Language-Knowledge Interaction

An IBM AI Horizons Network Project between the IMS Stuttgart and IBM Research Zurich

Five doctoral researchers and three PIs from IMS Stuttgart involved in collaborative AI research Project

Project runtime

This collaboration was started in early 2020.

Principal investigators

The PIs at the Stuttgart end are Jonas Kuhn (lead-PI), Sebastian Padó and Thang Vu

Project description

Language has always been tightly interwoven with the formation, aggregation and exchange of knowledge and beliefs. Even today, most of the exchange of knowledge and ideas is expressed through speech and language: Language is the fabric of the internet, of news providers and social media, of political and scientific communication. Crucially, language is both powerful and flexible: we can use it to talk about arbitrary concepts, words can be used to refer to different things depending on context, and language can be extended as the world changes (e.g. by introducing the verb“to text” for sending text messages). Last but not least, language provides conventionalized ways of linking into other modalities, such as the visual presentation of information.
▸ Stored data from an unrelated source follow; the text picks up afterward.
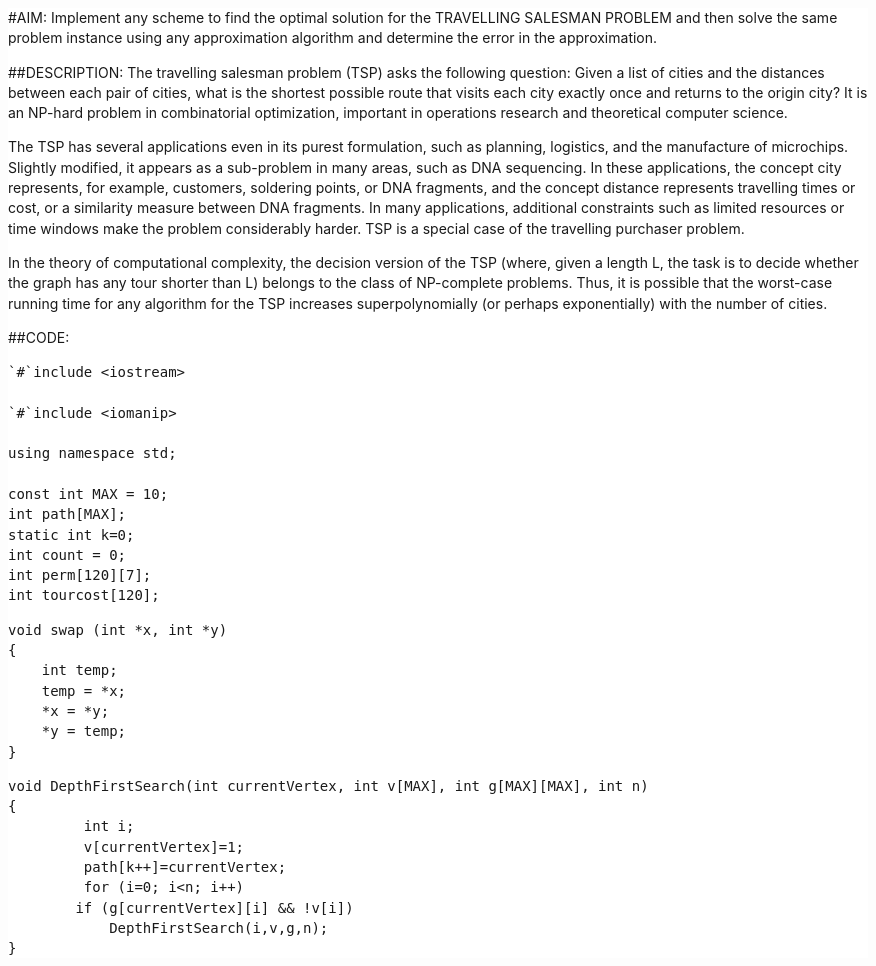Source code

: #AIM: 
Implement any scheme to find the optimal solution for the TRAVELLING SALESMAN PROBLEM and then solve the same problem instance using any approximation algorithm and determine the error in the approximation.

##DESCRIPTION:
The travelling salesman problem (TSP) asks the following question: Given a list of cities and the distances between each pair of cities, what is the shortest possible route that visits each city exactly once and returns to the origin city? It is an NP-hard problem in combinatorial optimization, important in operations research and theoretical computer science.

The TSP has several applications even in its purest formulation, such as planning, logistics, and the manufacture of microchips. Slightly modified, it appears as a sub-problem in many areas, such as DNA sequencing. In these applications, the concept city represents, for example, customers, soldering points, or DNA fragments, and the concept distance represents travelling times or cost, or a similarity measure between DNA fragments. In many applications, additional constraints such as limited resources or time windows make the problem considerably harder. TSP is a special case of the travelling purchaser problem.

In the theory of computational complexity, the decision version of the TSP (where, given a length L, the task is to decide whether the graph has any tour shorter than L) belongs to the class of NP-complete problems. Thus, it is possible that the worst-case running time for any algorithm for the TSP increases superpolynomially (or perhaps exponentially) with the number of cities.

##CODE:
<pre>`#`include &lt;iostream>

`#`include &lt;iomanip>

using namespace std;

const int MAX = 10;
int path[MAX];
static int k=0;
int count = 0;
int perm[120][7];
int tourcost[120];</pre>

<pre>void swap (int *x, int *y)
{
    int temp;
    temp = *x;
    *x = *y;
    *y = temp;
}</pre>

<pre>void DepthFirstSearch(int currentVertex, int v[MAX], int g[MAX][MAX], int n)
{
         int i;
         v[currentVertex]=1;
         path[k++]=currentVertex;
         for (i=0; i&lt;n; i++)
		if (g[currentVertex][i] && !v[i])
			DepthFirstSearch(i,v,g,n);
}</pre>
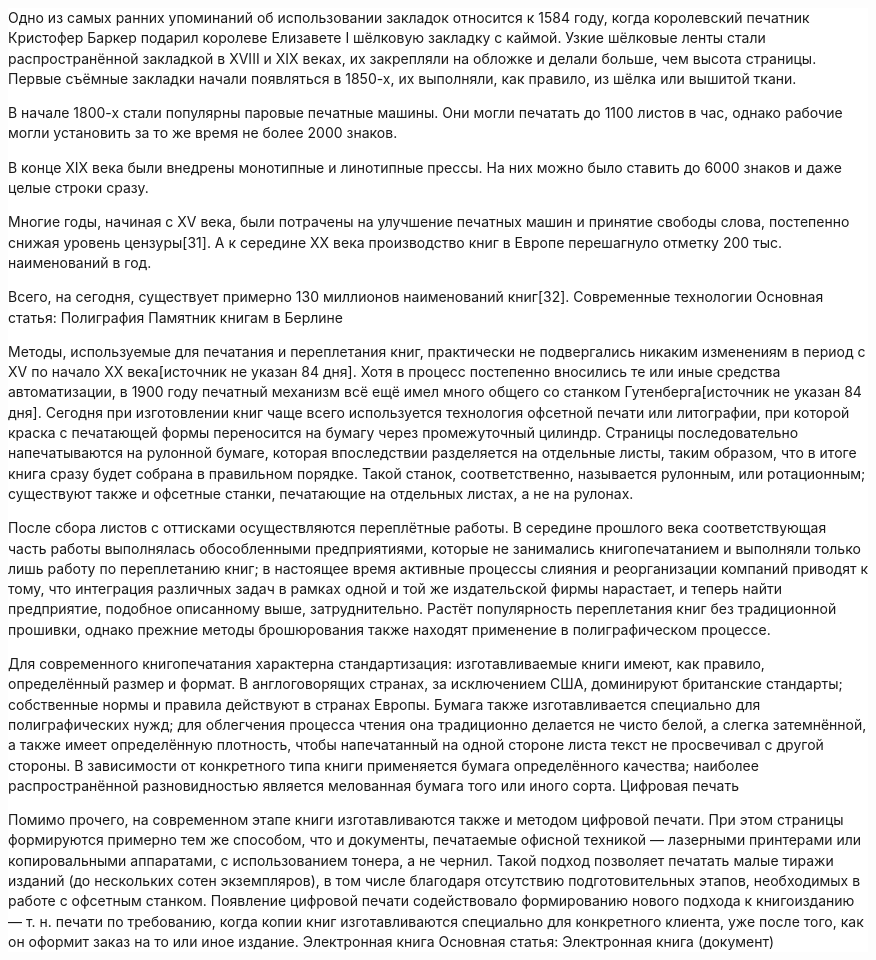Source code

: Одно из самых ранних упоминаний об использовании закладок относится к 1584 году, когда королевский печатник Кристофер Баркер подарил королеве Елизавете I шёлковую закладку с каймой. Узкие шёлковые ленты стали распространённой закладкой в XVIII и XIX веках, их закрепляли на обложке и делали больше, чем высота страницы. Первые съёмные закладки начали появляться в 1850-х, их выполняли, как правило, из шёлка или вышитой ткани.

В начале 1800-х стали популярны паровые печатные машины. Они могли печатать до 1100 листов в час, однако рабочие могли установить за то же время не более 2000 знаков.

В конце XIX века были внедрены монотипные и линотипные прессы. На них можно было ставить до 6000 знаков и даже целые строки сразу.

Многие годы, начиная с XV века, были потрачены на улучшение печатных машин и принятие свободы слова, постепенно снижая уровень цензуры[31]. А к середине XX века производство книг в Европе перешагнуло отметку 200 тыс. наименований в год.

Всего, на сегодня, существует примерно 130 миллионов наименований книг[32].
Современные технологии
Основная статья: Полиграфия
Памятник книгам в Берлине

Методы, используемые для печатания и переплетания книг, практически не подвергались никаким изменениям в период с XV по начало XX века[источник не указан 84 дня]. Хотя в процесс постепенно вносились те или иные средства автоматизации, в 1900 году печатный механизм всё ещё имел много общего со станком Гутенберга[источник не указан 84 дня]. Сегодня при изготовлении книг чаще всего используется технология офсетной печати или литографии, при которой краска с печатающей формы переносится на бумагу через промежуточный цилиндр. Страницы последовательно напечатываются на рулонной бумаге, которая впоследствии разделяется на отдельные листы, таким образом, что в итоге книга сразу будет собрана в правильном порядке. Такой станок, соответственно, называется рулонным, или ротационным; существуют также и офсетные станки, печатающие на отдельных листах, а не на рулонах.

После сбора листов с оттисками осуществляются переплётные работы. В середине прошлого века соответствующая часть работы выполнялась обособленными предприятиями, которые не занимались книгопечатанием и выполняли только лишь работу по переплетанию книг; в настоящее время активные процессы слияния и реорганизации компаний приводят к тому, что интеграция различных задач в рамках одной и той же издательской фирмы нарастает, и теперь найти предприятие, подобное описанному выше, затруднительно. Растёт популярность переплетания книг без традиционной прошивки, однако прежние методы брошюрования также находят применение в полиграфическом процессе.

Для современного книгопечатания характерна стандартизация: изготавливаемые книги имеют, как правило, определённый размер и формат. В англоговорящих странах, за исключением США, доминируют британские стандарты; собственные нормы и правила действуют в странах Европы. Бумага также изготавливается специально для полиграфических нужд; для облегчения процесса чтения она традиционно делается не чисто белой, а слегка затемнённой, а также имеет определённую плотность, чтобы напечатанный на одной стороне листа текст не просвечивал с другой стороны. В зависимости от конкретного типа книги применяется бумага определённого качества; наиболее распространённой разновидностью является мелованная бумага того или иного сорта.
Цифровая печать

Помимо прочего, на современном этапе книги изготавливаются также и методом цифровой печати. При этом страницы формируются примерно тем же способом, что и документы, печатаемые офисной техникой — лазерными принтерами или копировальными аппаратами, с использованием тонера, а не чернил. Такой подход позволяет печатать малые тиражи изданий (до нескольких сотен экземпляров), в том числе благодаря отсутствию подготовительных этапов, необходимых в работе с офсетным станком. Появление цифровой печати содействовало формированию нового подхода к книгоизданию — т. н. печати по требованию, когда копии книг изготавливаются специально для конкретного клиента, уже после того, как он оформит заказ на то или иное издание.
Электронная книга
Основная статья: Электронная книга (документ)
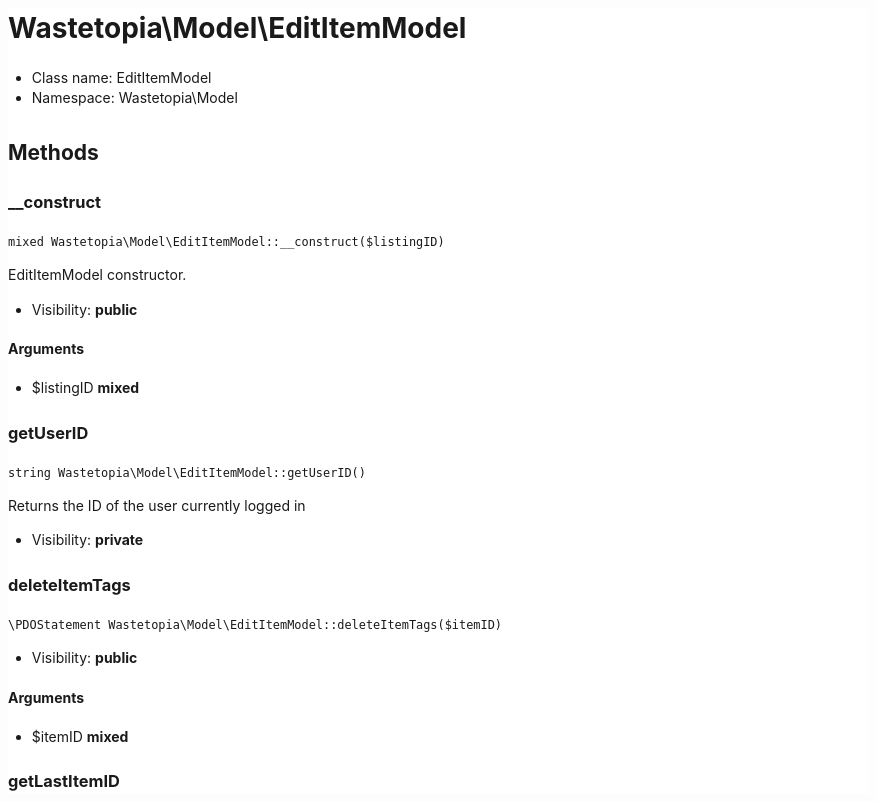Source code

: Wastetopia\Model\EditItemModel
===============






* Class name: EditItemModel
* Namespace: Wastetopia\Model







Methods
-------


### __construct

    mixed Wastetopia\Model\EditItemModel::__construct($listingID)

EditItemModel constructor.



* Visibility: **public**


#### Arguments
* $listingID **mixed**



### getUserID

    string Wastetopia\Model\EditItemModel::getUserID()

Returns the ID of the user currently logged in



* Visibility: **private**




### deleteItemTags

    \PDOStatement Wastetopia\Model\EditItemModel::deleteItemTags($itemID)





* Visibility: **public**


#### Arguments
* $itemID **mixed**



### getLastItemID
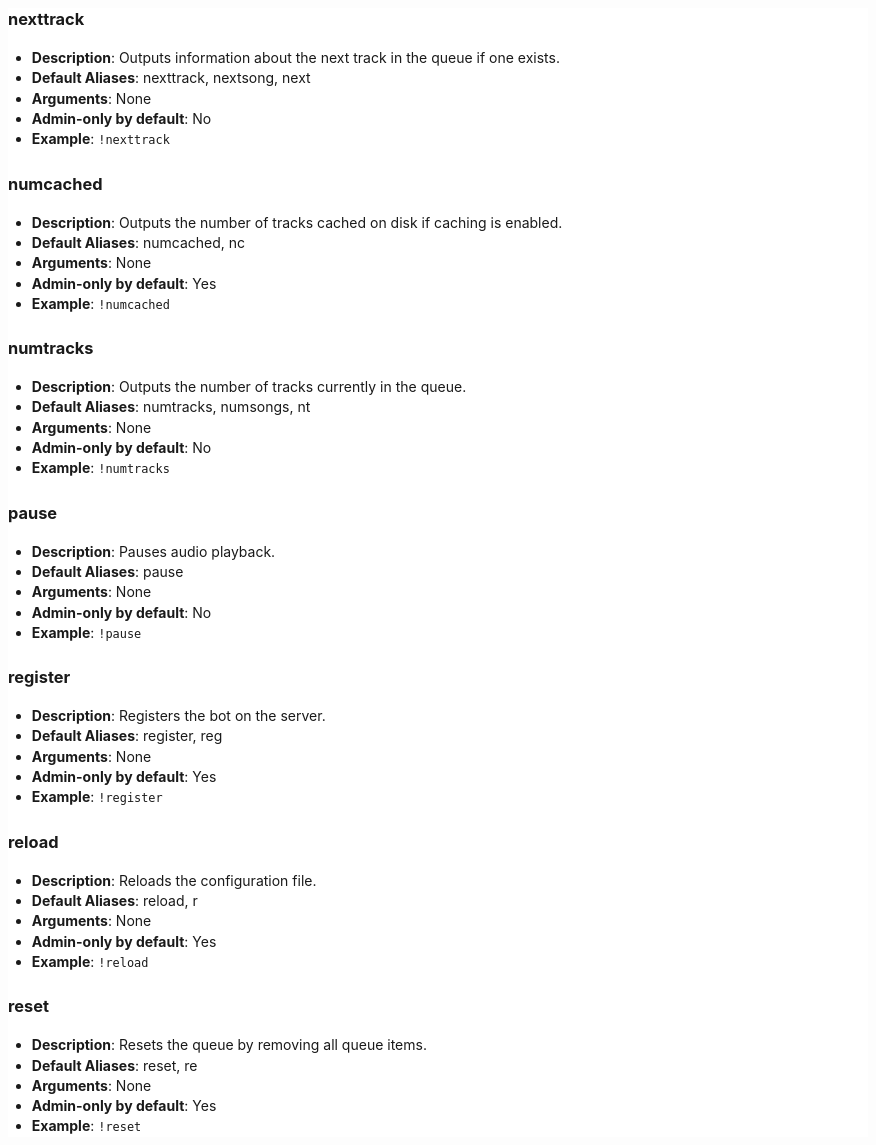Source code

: ### nexttrack
* __Description__: Outputs information about the next track in the queue if one exists.
* __Default Aliases__: nexttrack, nextsong, next
* __Arguments__: None
* __Admin-only by default__: No
* __Example__: `!nexttrack`

### numcached
* __Description__: Outputs the number of tracks cached on disk if caching is enabled.
* __Default Aliases__: numcached, nc
* __Arguments__: None
* __Admin-only by default__: Yes
* __Example__: `!numcached`

### numtracks
* __Description__: Outputs the number of tracks currently in the queue.
* __Default Aliases__: numtracks, numsongs, nt
* __Arguments__: None
* __Admin-only by default__: No
* __Example__: `!numtracks`

### pause
* __Description__: Pauses audio playback.
* __Default Aliases__: pause
* __Arguments__: None
* __Admin-only by default__: No
* __Example__: `!pause`

### register
* __Description__: Registers the bot on the server.
* __Default Aliases__: register, reg
* __Arguments__: None
* __Admin-only by default__: Yes
* __Example__: `!register`

### reload
* __Description__: Reloads the configuration file.
* __Default Aliases__: reload, r
* __Arguments__: None
* __Admin-only by default__: Yes
* __Example__: `!reload`

### reset
* __Description__: Resets the queue by removing all queue items.
* __Default Aliases__: reset, re
* __Arguments__: None
* __Admin-only by default__: Yes
* __Example__: `!reset`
In contrast to this so-called unstructured information, computers excel at working with structured information, that is, formal representations of knowledge, mathematical objects which enable them to check queries against large knowledge bases, derive new facts, or to identify contradictions, and do so reliably and efficiently.

The challenge is how to build an interface between unstructured and structured information: It is exactly the power and flexibility of language that make the translation into formal representationsa great challenge. Manually created mappings have only been able to capture selected aspects. Recent advances in machine learning, using so-called deep learning models, now provide the means to automatically learn rich, multi-dimensional formal representations of language from samples of natural usage. This makes the mapping dynamic: a recurring pattern in the knowledge exchange of the respective language community will be (implicitly) captured in the representation –even when no system designer has anticipated it.

The project “Knowledge-Language Interaction” within the IBM AI Horizons Network brings together the Institute for Natural Language Processing at the University of Stuttgart and IBM Research Zurich to work together on this focal point of current AI research.

The new learning methods present a huge spectrum of technological opportunities for advanced language interfaces. At the same time, they require a re-thinking of the relationship between learned models on the one hand and their basis –a combination of linguistic competence and contextually grounded pieces of knowledge and beliefs –on the other. In many applications, it is crucial to be able to trace back system predictions to an interpretable distinction, such that further decisions can be justified and reflected. Linking predictions to hypotheses that are expressed in some conceptual framework is also necessary for further progress in modeling approaches. Last but not least, the need to learn from ever smaller datasets (which is imperative for many practical problem settings) calls for systematic strategies to combine knowledge representations obtained from different sources and modalities.